Print the entries verbatim, leaving out the images they contain.

Provided information |

----------

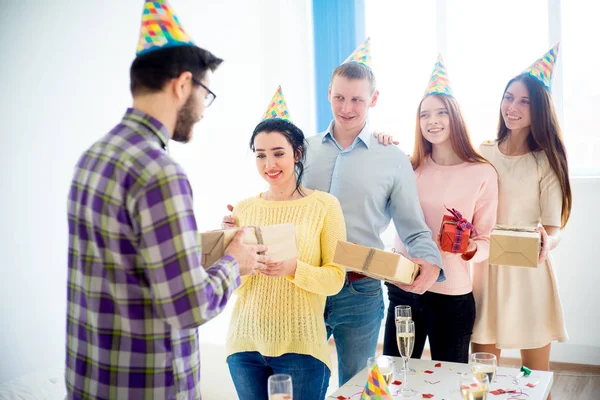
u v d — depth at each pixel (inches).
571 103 149.8
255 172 170.6
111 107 137.8
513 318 98.5
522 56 152.3
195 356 54.4
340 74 89.4
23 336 121.5
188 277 47.9
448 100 96.0
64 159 128.7
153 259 47.5
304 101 174.6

----------

Answer to this problem |
u v d — depth at each pixel (inches).
571 103 149.8
255 172 170.6
111 107 137.8
513 318 98.5
522 56 152.3
195 356 54.4
340 74 89.4
23 336 121.5
188 277 47.9
448 100 96.0
64 159 128.7
153 259 47.5
304 101 174.6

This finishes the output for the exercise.